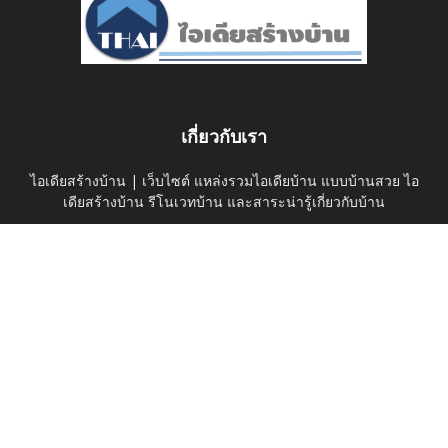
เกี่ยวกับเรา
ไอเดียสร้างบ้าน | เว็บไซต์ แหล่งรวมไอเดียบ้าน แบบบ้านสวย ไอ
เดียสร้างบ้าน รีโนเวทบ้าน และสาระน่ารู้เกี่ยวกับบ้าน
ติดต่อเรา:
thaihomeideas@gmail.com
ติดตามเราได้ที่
+++
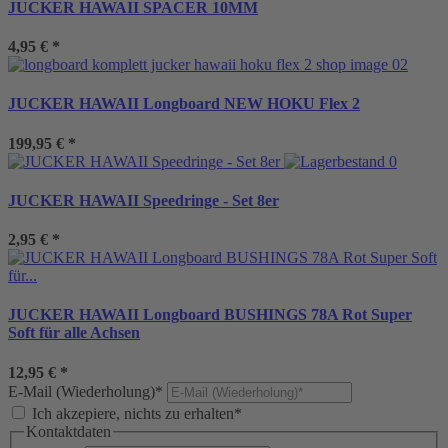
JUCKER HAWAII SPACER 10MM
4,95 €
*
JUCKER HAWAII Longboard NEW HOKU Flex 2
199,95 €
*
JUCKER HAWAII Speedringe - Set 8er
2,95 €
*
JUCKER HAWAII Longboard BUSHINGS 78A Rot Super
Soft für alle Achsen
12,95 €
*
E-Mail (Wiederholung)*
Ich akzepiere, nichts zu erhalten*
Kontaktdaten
+++
Using only the entries above, output the line with "JUCKER HAWAII Longboard BUSHINGS", the line with "Kontaktdaten", and all lines between them, exactly as they stand.

● **Task solution**
JUCKER HAWAII Longboard BUSHINGS 78A Rot Super
Soft für alle Achsen
12,95 €
*
E-Mail (Wiederholung)*
Ich akzepiere, nichts zu erhalten*
Kontaktdaten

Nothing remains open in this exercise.